Take the line containing "[베이징=AP/뉴시스] 중국이 도널드 트럼프 미국 대통령의 방중을 앞두" as the first and the last line of the records below as the end, and please set down only what lies between them exactly, both ends included.

[Opening DATA FOR THIS EXERCISE section]

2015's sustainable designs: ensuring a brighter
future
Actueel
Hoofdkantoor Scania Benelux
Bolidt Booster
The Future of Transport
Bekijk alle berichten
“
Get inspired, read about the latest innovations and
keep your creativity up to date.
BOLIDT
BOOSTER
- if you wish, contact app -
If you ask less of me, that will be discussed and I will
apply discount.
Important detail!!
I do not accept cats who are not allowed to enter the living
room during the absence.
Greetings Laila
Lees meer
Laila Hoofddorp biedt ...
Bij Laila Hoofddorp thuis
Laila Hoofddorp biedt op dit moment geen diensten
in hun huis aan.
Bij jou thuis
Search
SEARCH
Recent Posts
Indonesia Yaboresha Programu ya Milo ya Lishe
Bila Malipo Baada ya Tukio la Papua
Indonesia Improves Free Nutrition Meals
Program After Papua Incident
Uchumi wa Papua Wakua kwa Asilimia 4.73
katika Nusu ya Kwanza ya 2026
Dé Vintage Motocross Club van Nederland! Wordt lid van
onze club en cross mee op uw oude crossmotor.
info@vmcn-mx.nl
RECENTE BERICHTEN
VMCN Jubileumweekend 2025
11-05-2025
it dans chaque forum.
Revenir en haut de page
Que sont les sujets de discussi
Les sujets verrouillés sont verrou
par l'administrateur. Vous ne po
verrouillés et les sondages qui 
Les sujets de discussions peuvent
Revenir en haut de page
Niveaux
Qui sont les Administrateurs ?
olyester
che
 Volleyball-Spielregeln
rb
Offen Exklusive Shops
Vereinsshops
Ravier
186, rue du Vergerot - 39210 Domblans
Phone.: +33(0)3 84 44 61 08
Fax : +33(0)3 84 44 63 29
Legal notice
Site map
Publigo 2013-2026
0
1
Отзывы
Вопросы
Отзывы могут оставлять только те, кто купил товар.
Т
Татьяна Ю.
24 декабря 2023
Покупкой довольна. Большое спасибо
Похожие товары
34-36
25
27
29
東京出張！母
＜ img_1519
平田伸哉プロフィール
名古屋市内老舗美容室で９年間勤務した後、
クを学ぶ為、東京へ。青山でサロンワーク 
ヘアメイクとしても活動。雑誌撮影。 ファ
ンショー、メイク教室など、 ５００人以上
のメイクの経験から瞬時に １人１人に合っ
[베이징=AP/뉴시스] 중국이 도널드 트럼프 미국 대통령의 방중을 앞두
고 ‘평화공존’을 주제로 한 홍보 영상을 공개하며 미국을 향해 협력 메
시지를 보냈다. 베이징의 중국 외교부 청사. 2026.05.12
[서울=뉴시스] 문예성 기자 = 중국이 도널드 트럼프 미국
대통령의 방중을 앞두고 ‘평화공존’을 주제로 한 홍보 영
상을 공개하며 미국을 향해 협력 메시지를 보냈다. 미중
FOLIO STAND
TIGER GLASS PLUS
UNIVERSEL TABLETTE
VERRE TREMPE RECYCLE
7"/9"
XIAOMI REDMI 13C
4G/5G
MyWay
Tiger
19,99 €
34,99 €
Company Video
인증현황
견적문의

[Closing DATA FOR THIS EXERCISE section]

> [WRITTEN RESPONSE]:
[베이징=AP/뉴시스] 중국이 도널드 트럼프 미국 대통령의 방중을 앞두
고 ‘평화공존’을 주제로 한 홍보 영상을 공개하며 미국을 향해 협력 메
시지를 보냈다. 베이징의 중국 외교부 청사. 2026.05.12
[서울=뉴시스] 문예성 기자 = 중국이 도널드 트럼프 미국
대통령의 방중을 앞두고 ‘평화공존’을 주제로 한 홍보 영
상을 공개하며 미국을 향해 협력 메시지를 보냈다. 미중
FOLIO STAND
TIGER GLASS PLUS
UNIVERSEL TABLETTE
VERRE TREMPE RECYCLE
7"/9"
XIAOMI REDMI 13C
4G/5G
MyWay
Tiger
19,99 €
34,99 €
Company Video
인증현황
견적문의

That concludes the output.